◆ **DATA EXCERPTS**:
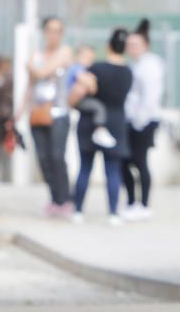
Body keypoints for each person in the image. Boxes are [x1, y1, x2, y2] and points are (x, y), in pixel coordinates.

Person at [68, 28, 134, 225]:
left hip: (89, 121)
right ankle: (113, 213)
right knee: (112, 170)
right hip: (115, 123)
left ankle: (78, 211)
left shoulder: (95, 68)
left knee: (85, 168)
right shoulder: (128, 73)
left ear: (108, 46)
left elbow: (76, 94)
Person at [21, 17, 73, 217]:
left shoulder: (64, 52)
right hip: (37, 113)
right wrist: (19, 113)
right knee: (43, 159)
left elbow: (42, 72)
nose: (53, 35)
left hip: (58, 113)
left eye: (57, 31)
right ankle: (54, 199)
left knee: (57, 156)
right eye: (49, 30)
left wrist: (31, 68)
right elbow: (30, 85)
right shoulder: (37, 55)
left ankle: (65, 199)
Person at [121, 19, 165, 222]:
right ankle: (131, 202)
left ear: (145, 45)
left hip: (144, 121)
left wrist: (140, 121)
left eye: (135, 44)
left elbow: (150, 97)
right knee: (125, 163)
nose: (132, 48)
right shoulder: (134, 65)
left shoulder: (151, 66)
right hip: (131, 120)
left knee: (140, 162)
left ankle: (144, 204)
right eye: (129, 45)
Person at [67, 45, 117, 149]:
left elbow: (92, 89)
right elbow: (89, 85)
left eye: (91, 59)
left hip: (78, 99)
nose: (88, 61)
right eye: (86, 57)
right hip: (74, 99)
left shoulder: (85, 70)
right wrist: (90, 80)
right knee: (98, 107)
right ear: (77, 56)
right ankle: (100, 129)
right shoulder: (76, 68)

◆ **WORK ITEM**: Look through the listing, and copy each line in which the string "elbow" turns up.

◆ **WRITTEN ANSWER**:
left elbow: (76, 94)
left elbow: (42, 72)
right elbow: (30, 85)
left elbow: (150, 97)
left elbow: (92, 89)
right elbow: (89, 85)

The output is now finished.